Exercise data
Segment Open

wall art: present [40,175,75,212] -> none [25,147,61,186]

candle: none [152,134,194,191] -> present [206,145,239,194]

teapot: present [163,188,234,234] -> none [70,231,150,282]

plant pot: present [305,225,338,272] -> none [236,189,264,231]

Segment Closed
Segment Open

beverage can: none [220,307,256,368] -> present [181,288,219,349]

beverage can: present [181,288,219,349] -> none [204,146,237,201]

Segment Closed
Segment Open

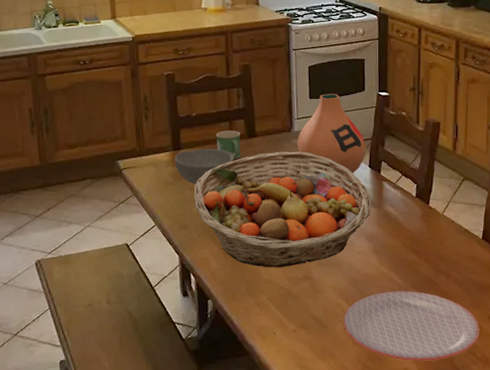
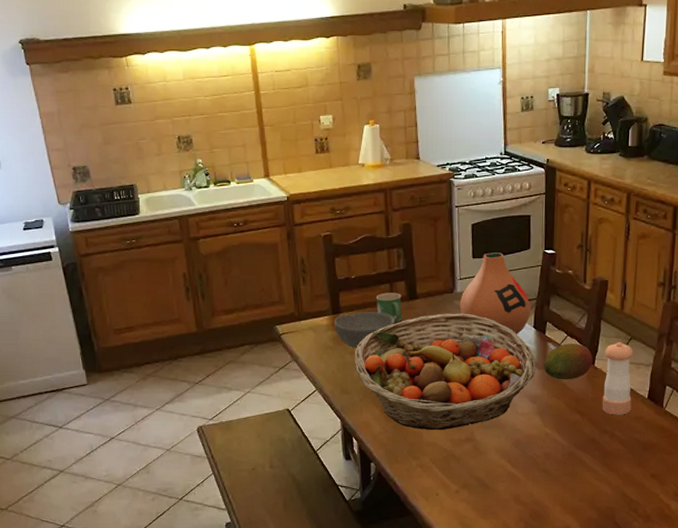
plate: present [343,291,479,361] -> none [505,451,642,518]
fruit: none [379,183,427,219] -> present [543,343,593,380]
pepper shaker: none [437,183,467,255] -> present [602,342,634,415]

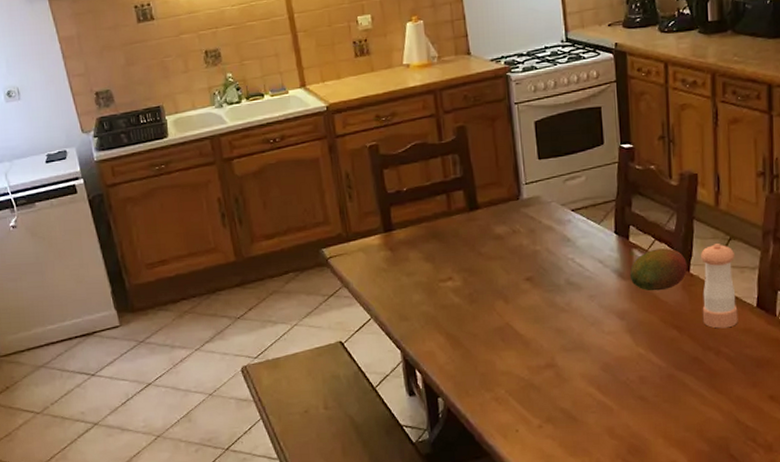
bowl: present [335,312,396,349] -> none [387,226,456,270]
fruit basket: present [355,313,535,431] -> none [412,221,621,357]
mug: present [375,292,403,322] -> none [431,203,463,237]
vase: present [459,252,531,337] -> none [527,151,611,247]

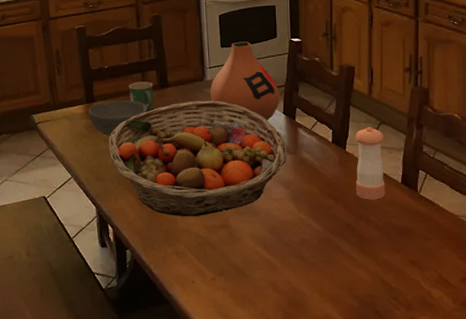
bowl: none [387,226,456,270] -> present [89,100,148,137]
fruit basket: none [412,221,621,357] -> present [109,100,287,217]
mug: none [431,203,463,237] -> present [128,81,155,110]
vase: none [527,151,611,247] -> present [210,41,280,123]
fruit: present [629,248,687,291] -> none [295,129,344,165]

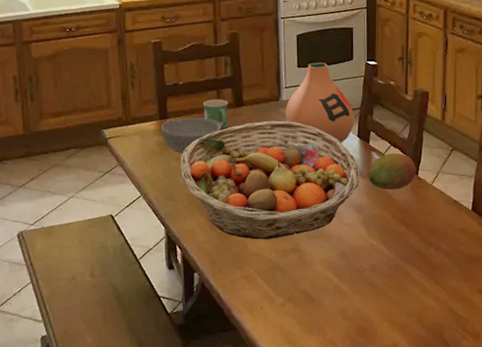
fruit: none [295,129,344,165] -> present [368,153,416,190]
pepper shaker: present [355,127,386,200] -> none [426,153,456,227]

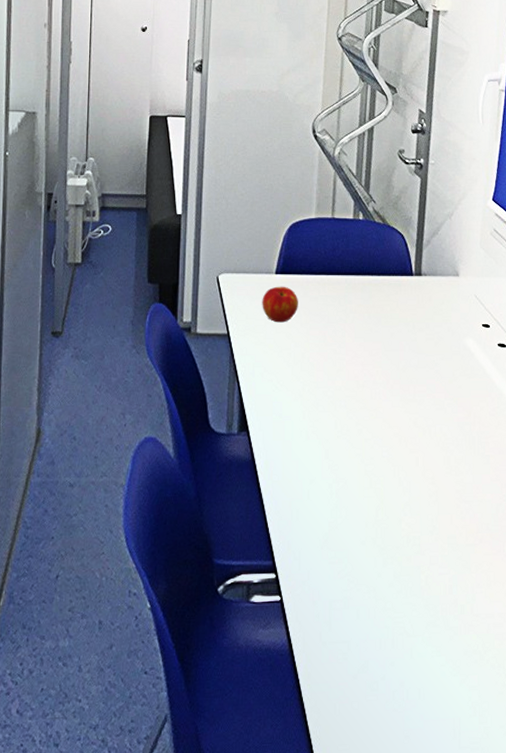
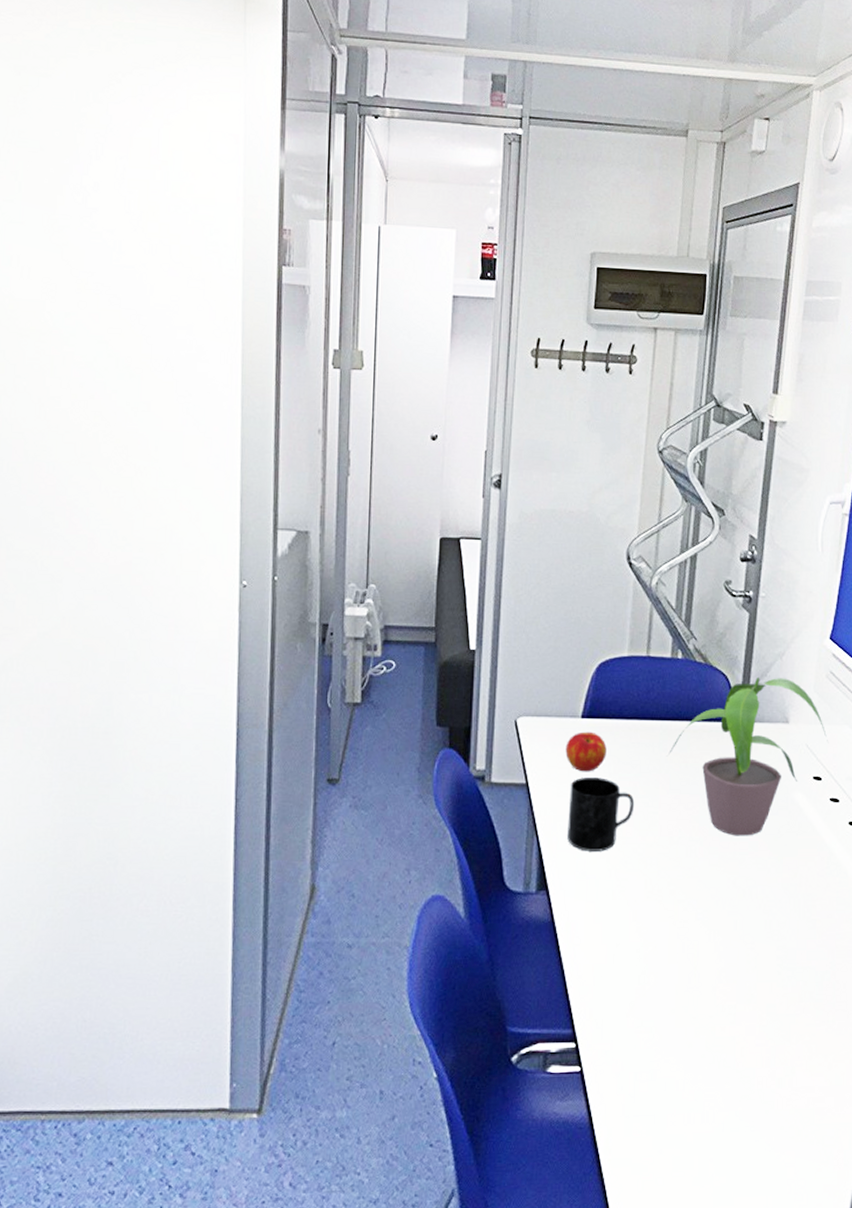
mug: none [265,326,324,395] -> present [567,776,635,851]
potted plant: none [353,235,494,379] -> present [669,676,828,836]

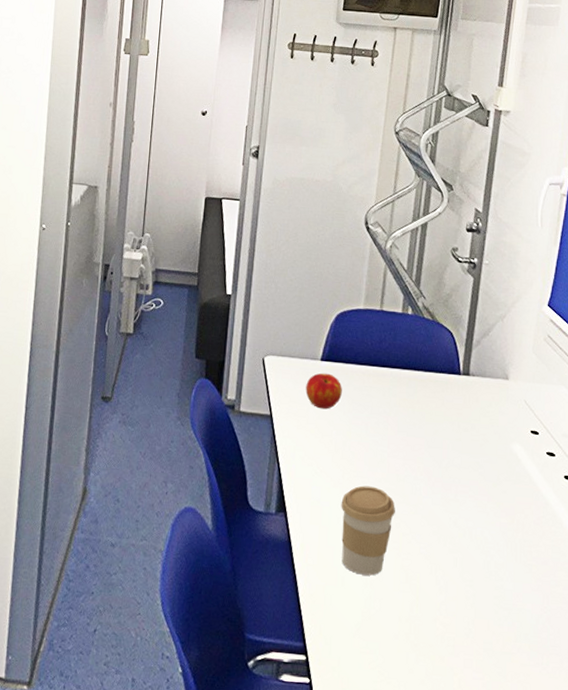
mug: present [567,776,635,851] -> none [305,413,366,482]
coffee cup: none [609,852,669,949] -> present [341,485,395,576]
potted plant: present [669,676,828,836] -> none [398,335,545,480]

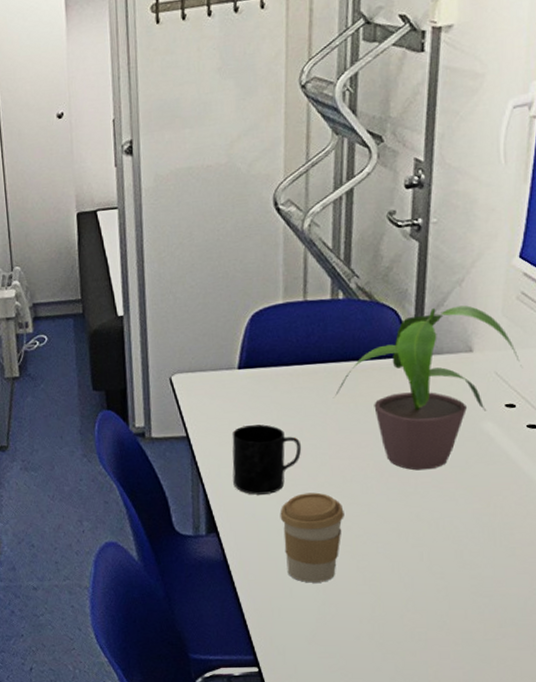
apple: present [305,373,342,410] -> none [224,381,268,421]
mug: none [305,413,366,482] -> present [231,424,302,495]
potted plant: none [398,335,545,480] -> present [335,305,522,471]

Segment Closed

Work instruction
Once the line with "bowl: none [387,226,456,270]" has been found above, output that line and every later line exactly, stopping after the line with "fruit: none [295,129,344,165]", and omit the pictures.

Exercise response
bowl: none [387,226,456,270] -> present [89,100,148,137]
fruit basket: none [412,221,621,357] -> present [109,100,287,217]
mug: none [431,203,463,237] -> present [128,81,155,110]
vase: none [527,151,611,247] -> present [210,41,280,123]
fruit: present [629,248,687,291] -> none [295,129,344,165]

fruit: none [295,129,344,165] -> present [368,153,416,190]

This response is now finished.